“Burnside’s Bridge” across Antietam Creek. A bucolic scene of a graceful old bridge, built in the 1830’s by the local German-American farmers. On September 17, 1862, hundreds of soldiers were shot down trying to cross it. I kayaked under the bridge, and you can still see countless pockmarks from bullets.
The bridge in 1862. Hand-colored photograph from Library of Congress
The “Dunker” Church at Antietam. The German Baptist Brethren were a pacifist sect. Their simple church was pockmarked with hundreds of bullets during the battle, and served as a field hospital, filled with the wounded and dying. After the battle, it was used to embalm bodies – – just one of the many wonderful areas of technological advances during 1861-1865.

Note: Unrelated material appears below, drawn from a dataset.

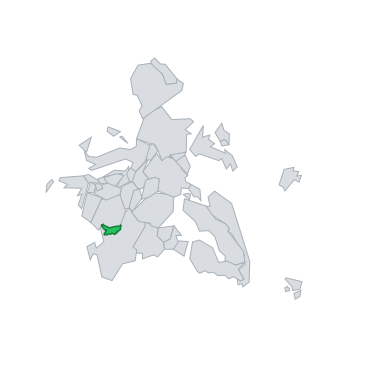 Moldova highlighted on a map of Europe, rotated 111°
{"feature_id": "MDA", "entity_name": "Moldova", "entity_type": "country or territory", "adm_level": 0, "iso_a3": "MDA", "parent_name": "Europe", "parent_adm1": "", "projection": "orthographic", "projection_center": [28.535, 46.964], "detail": "fine", "context": "in_parent", "style": "filled", "palette": "green", "viewbox_px": 384, "rotation_deg": 111, "n_neighbors": 37, "source": "natural_earth", "source_scale": "50m", "svg_char_len": 9120}
<svg xmlns="http://www.w3.org/2000/svg" viewBox="0 0 384 384"><g transform="rotate(111 192 192)"><path d="M236.3,57.1L244.0,56.4L248.0,62.7L244.6,64.5L240.1,73.6L238.4,73.5L236.3,57.1ZM262.1,115.8L256.6,118.7L257.5,114.6L254.8,112.3L247.7,121.0L240.3,116.2L236.4,121.5L232.3,120.0L216.6,140.3L215.6,144.7L212.9,144.0L209.7,149.2L206.0,167.3L200.1,174.0L199.1,169.9L190.9,175.2L183.1,171.2L188.5,150.9L236.2,113.1L255.7,106.4L262.3,110.5L259.6,112.2L262.1,115.8ZM255.2,57.2L250.1,60.5L244.7,55.0L250.7,53.9L255.2,57.2ZM251.4,68.9L248.2,71.0L246.0,69.5L247.1,68.2L246.6,66.4L249.3,65.6L251.4,68.9Z" fill="#d9dde1" stroke="#a8b0b8" stroke-width="1"/><path d="M156.8,211.8L173.5,231.1L161.5,242.7L162.2,262.8L136.2,263.3L123.2,250.9L131.7,236.8L124.3,220.1L125.8,215.7L136.3,220.7L137.9,213.6L140.2,217.6L156.8,211.8ZM164.9,277.3L169.6,269.3L166.6,279.1L164.9,277.3Z" fill="#d9dde1" stroke="#a8b0b8" stroke-width="1"/><path d="M200.1,174.0L208.8,160.5L209.7,149.2L212.9,144.0L215.6,144.7L228.8,122.8L238.7,117.6L244.6,125.0L244.6,136.5L240.0,137.9L237.0,145.5L225.7,154.4L222.1,162.6L225.9,170.9L218.3,178.4L212.2,193.9L201.1,196.6L200.1,174.0Z" fill="#d9dde1" stroke="#a8b0b8" stroke-width="1"/><path d="M255.2,197.1L264.8,200.8L264.6,205.4L272.2,214.3L267.0,216.3L269.1,222.3L264.5,227.4L236.8,225.3L237.7,210.6L245.4,208.7L249.2,200.4L255.2,197.1Z" fill="#d9dde1" stroke="#a8b0b8" stroke-width="1"/><path d="M285.1,262.1L291.8,262.7L280.6,270.6L273.9,264.9L278.7,261.3L270.1,256.4L257.1,265.5L257.9,258.3L263.0,258.4L257.1,247.7L240.9,249.8L229.5,244.7L237.9,232.6L236.8,225.3L241.0,223.5L264.5,227.4L265.8,222.8L276.6,220.4L283.8,231.0L303.4,234.9L303.7,245.7L284.5,258.2L285.1,262.1Z" fill="#d9dde1" stroke="#a8b0b8" stroke-width="1"/><path d="M237.7,210.6L238.4,218.3L236.0,219.5L238.5,230.9L232.6,241.1L207.1,229.3L202.0,212.0L203.2,207.2L217.0,202.6L237.7,210.6Z" fill="#d9dde1" stroke="#a8b0b8" stroke-width="1"/><path d="M208.0,244.1L202.6,252.5L196.5,253.0L176.0,244.3L190.6,245.2L195.1,237.0L206.7,239.7L208.0,244.1Z" fill="#d9dde1" stroke="#a8b0b8" stroke-width="1"/><path d="M229.5,244.7L231.8,248.3L223.8,257.5L212.3,259.8L203.6,251.5L208.0,244.1L229.5,244.7Z" fill="#d9dde1" stroke="#a8b0b8" stroke-width="1"/><path d="M255.1,264.3L261.2,265.5L256.6,275.6L231.0,274.0L220.2,258.4L233.7,247.1L248.4,247.0L254.7,256.0L255.1,264.3Z" fill="#d9dde1" stroke="#a8b0b8" stroke-width="1"/><path d="M249.2,200.4L245.4,208.7L237.7,210.6L230.1,196.7L243.6,195.5L249.2,200.4Z" fill="#d9dde1" stroke="#a8b0b8" stroke-width="1"/><path d="M252.2,188.9L255.2,197.1L249.2,200.4L243.6,195.5L230.1,196.7L236.2,186.4L238.5,191.3L245.2,185.6L252.2,188.9Z" fill="#d9dde1" stroke="#a8b0b8" stroke-width="1"/><path d="M254.7,176.5L252.2,188.9L242.3,186.6L239.7,177.8L254.7,176.5Z" fill="#d9dde1" stroke="#a8b0b8" stroke-width="1"/><path d="M203.2,207.2L203.3,224.2L191.5,227.4L195.1,237.0L190.6,245.2L168.7,238.9L173.5,231.1L168.3,228.4L167.6,222.1L170.7,211.7L174.5,210.3L178.1,201.7L181.4,203.7L184.6,201.4L185.3,195.4L190.1,196.5L192.1,203.3L198.4,201.7L203.2,207.2Z" fill="#d9dde1" stroke="#a8b0b8" stroke-width="1"/><path d="M229.9,271.3L231.0,274.0L256.6,275.6L253.9,286.3L230.0,289.6L229.9,271.3Z" fill="#d9dde1" stroke="#a8b0b8" stroke-width="1"/><path d="M244.9,328.1L236.7,330.1L230.6,327.5L231.7,325.0L244.9,328.1ZM220.6,291.9L247.3,289.0L244.6,293.6L233.4,293.9L236.5,297.6L228.0,296.3L234.0,313.0L229.5,311.0L229.1,320.3L225.8,320.2L215.8,299.1L220.6,291.9Z" fill="#d9dde1" stroke="#a8b0b8" stroke-width="1"/><path d="M220.6,291.9L215.8,299.1L212.6,294.8L215.8,279.7L220.6,291.9Z" fill="#d9dde1" stroke="#a8b0b8" stroke-width="1"/><path d="M204.8,254.0L215.9,263.6L199.6,263.9L209.7,280.3L199.5,272.3L196.2,261.7L190.9,260.3L204.8,254.0Z" fill="#d9dde1" stroke="#a8b0b8" stroke-width="1"/><path d="M177.1,241.8L178.7,249.0L164.9,250.0L160.6,245.4L165.7,238.6L177.1,241.8Z" fill="#d9dde1" stroke="#a8b0b8" stroke-width="1"/><path d="M166.6,222.0L167.0,226.3L165.1,225.3L166.6,222.0Z" fill="#d9dde1" stroke="#a8b0b8" stroke-width="1"/><path d="M169.3,218.2L165.1,225.3L156.8,211.8L166.3,212.8L169.3,218.2Z" fill="#d9dde1" stroke="#a8b0b8" stroke-width="1"/><path d="M177.0,202.8L169.3,218.2L160.1,211.6L168.6,202.8L177.0,202.8Z" fill="#d9dde1" stroke="#a8b0b8" stroke-width="1"/><path d="M92.0,246.2L96.0,245.6L100.9,254.5L92.4,262.2L90.6,272.1L84.5,277.4L80.3,274.9L83.8,267.1L82.3,262.9L92.0,246.2Z" fill="#d9dde1" stroke="#a8b0b8" stroke-width="1"/><path d="M86.7,276.8L92.4,262.2L100.9,254.5L96.0,245.6L92.0,246.2L93.7,239.0L100.8,237.8L141.3,264.3L135.2,270.4L129.3,269.6L121.4,277.9L122.0,281.9L108.2,290.0L92.9,287.8L86.7,276.8Z" fill="#d9dde1" stroke="#a8b0b8" stroke-width="1"/><path d="M134.8,183.7L128.3,191.8L117.1,188.8L122.8,184.4L124.4,177.9L134.5,174.5L131.2,180.4L134.8,183.7Z" fill="#d9dde1" stroke="#a8b0b8" stroke-width="1"/><path d="M179.6,246.5L193.1,251.9L192.6,257.7L185.5,257.6L185.0,265.9L207.8,293.5L207.0,296.9L200.7,292.0L200.4,301.7L192.9,306.8L195.9,300.6L193.5,293.3L176.7,275.2L174.4,264.6L169.4,260.4L162.2,262.8L163.5,248.1L179.6,246.5ZM176.9,305.6L192.4,304.7L188.9,314.2L176.9,305.6ZM161.2,280.5L168.1,285.1L165.7,293.1L161.3,293.7L161.2,280.5Z" fill="#d9dde1" stroke="#a8b0b8" stroke-width="1"/><path d="M190.1,196.5L185.3,195.4L186.7,185.6L196.9,180.5L194.4,185.3L195.9,188.4L190.1,196.5ZM200.3,191.6L197.4,199.4L194.6,195.1L194.8,192.5L200.3,191.6Z" fill="#d9dde1" stroke="#a8b0b8" stroke-width="1"/><path d="M134.8,183.7L131.2,180.4L134.5,174.5L138.4,180.6L134.8,183.7ZM143.2,190.9L143.8,174.6L140.8,176.5L143.6,167.5L152.3,158.8L157.9,161.4L151.8,166.1L158.2,168.1L150.1,176.3L153.1,178.0L153.8,198.6L157.4,201.3L153.3,209.5L125.7,205.3L137.0,201.8L132.4,195.7L136.6,195.6L138.8,188.2L143.2,190.9Z" fill="#d9dde1" stroke="#a8b0b8" stroke-width="1"/><path d="M157.7,105.7L154.7,108.5L154.2,113.3L137.9,114.1L132.4,105.6L136.0,105.1L134.6,99.6L139.6,100.1L137.2,95.9L144.4,95.6L143.9,100.9L157.7,105.7Z" fill="#d9dde1" stroke="#a8b0b8" stroke-width="1"/><path d="M193.1,251.9L203.6,251.5L204.8,254.0L198.4,259.7L191.5,258.1L193.1,251.9Z" fill="#d9dde1" stroke="#a8b0b8" stroke-width="1"/><path d="M257.5,114.6L256.3,122.9L259.9,126.8L257.8,131.3L260.8,138.0L259.2,143.2L261.7,147.6L260.7,151.6L265.1,155.6L264.1,158.7L255.0,170.2L238.5,173.6L234.2,167.9L236.6,152.9L248.1,142.0L243.9,134.1L244.6,125.0L238.7,117.6L247.7,121.0L254.8,112.3L257.5,114.6Z" fill="#d9dde1" stroke="#a8b0b8" stroke-width="1"/><path d="M231.8,240.7L228.5,245.3L211.4,246.9L208.0,241.9L215.7,236.4L231.8,240.7Z" fill="#d9dde1" stroke="#a8b0b8" stroke-width="1"/><path d="M203.3,224.2L212.5,230.5L216.9,236.6L197.7,239.6L191.6,232.0L191.5,227.4L203.3,224.2Z" fill="#d9dde1" stroke="#a8b0b8" stroke-width="1"/><path d="M210.3,279.3L202.0,269.3L200.9,261.5L215.6,265.9L215.1,274.1L210.3,279.3Z" fill="#d9dde1" stroke="#a8b0b8" stroke-width="1"/><path d="M227.8,283.2L230.0,289.6L218.8,290.2L220.1,284.2L227.8,283.2Z" fill="#d9dde1" stroke="#a8b0b8" stroke-width="1"/><path d="M214.0,259.1L220.2,258.4L230.3,269.1L228.6,282.4L224.0,283.4L221.0,276.6L218.2,279.2L214.0,274.2L214.0,259.1Z" fill="#d9dde1" stroke="#a8b0b8" stroke-width="1"/><path d="M217.2,280.5L213.5,284.6L209.7,280.3L214.0,274.2L217.2,280.5Z" fill="#d9dde1" stroke="#a8b0b8" stroke-width="1"/><path d="M219.2,285.4L217.2,280.5L220.2,276.9L225.1,280.7L219.2,285.4Z" fill="#d9dde1" stroke="#a8b0b8" stroke-width="1"/><path d="M248.4,246.7L248.5,246.5L249.4,245.9L249.6,246.0L250.1,246.1L251.0,246.1L251.5,245.7L251.7,245.8L252.0,245.6L252.3,245.4L252.4,245.5L253.0,245.6L253.5,245.8L253.8,246.2L254.1,246.4L254.4,246.4L254.6,246.6L254.6,246.8L254.9,247.0L255.4,247.0L255.7,247.1L255.6,247.4L255.7,247.6L255.9,247.4L256.0,247.5L256.1,247.8L256.5,247.5L256.8,247.6L257.5,247.7L257.9,248.5L258.1,248.8L258.3,248.9L258.6,248.8L258.8,248.6L259.0,248.7L259.3,249.2L259.3,249.9L259.4,250.2L259.2,250.6L259.1,251.1L259.0,251.4L259.0,251.7L259.1,251.9L259.3,252.0L259.9,252.4L260.1,252.7L260.4,252.9L260.7,252.9L260.8,253.1L260.8,253.6L260.7,254.0L260.9,254.5L260.9,254.8L261.0,255.0L261.6,255.5L262.3,255.8L262.5,256.1L262.6,256.5L262.6,257.1L262.5,257.7L263.4,258.4L263.3,258.5L263.2,258.7L262.3,258.8L262.2,258.9L261.8,258.3L261.6,258.2L261.4,258.4L261.2,258.6L260.9,258.5L260.6,258.3L260.5,258.2L260.4,258.2L260.2,258.3L259.8,258.1L259.6,258.6L259.4,258.7L259.4,257.9L259.1,257.8L258.7,258.0L258.3,258.2L258.2,258.4L258.2,258.8L258.3,259.3L258.5,260.0L258.4,260.3L258.3,260.8L257.9,261.2L257.4,261.5L257.3,262.0L257.1,262.4L256.6,262.8L256.3,263.2L256.4,263.5L256.4,263.8L256.3,264.0L256.2,264.2L255.5,264.3L255.3,264.4L255.0,264.6L254.8,264.2L254.6,263.8L254.4,263.6L254.5,263.6L254.8,263.3L254.8,262.9L254.7,262.4L254.6,262.2L254.6,261.8L254.6,261.3L254.7,260.2L255.0,258.9L255.2,258.3L255.1,257.9L255.2,257.1L255.0,256.6L254.8,256.1L254.5,254.9L254.1,254.5L253.5,254.1L253.3,253.7L253.2,253.3L252.9,253.0L252.5,252.6L252.1,251.8L251.9,251.4L251.4,250.7L251.1,250.2L251.0,249.8L250.9,249.4L250.6,248.7L250.3,248.1L250.1,247.7L249.9,247.4L249.6,247.1L249.1,246.8L248.8,246.7L248.4,246.7Z" fill="#22c55e" stroke="#15803d" stroke-width="1.5"/></g></svg>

Repeating rifles using metal cartridges were available during the war, but the majority of soldiers were still using muzzle-loaders. So to be a soldier, all you want for Christmas is your two front teeth, to bite off the top of the paper cartridge holding the gunpowder and bullet.
Old house overlooking the Antietam battlefield. If I remember right, it looks out toward Bloody Lane.
“Little Round Top” is a rocky hill at Gettysburg. General Gouverneur Warren climbed it and instantly realized that if the approaching Confederate forces occupied it, the battle was lost. Yankees won the race up the hill, and held it.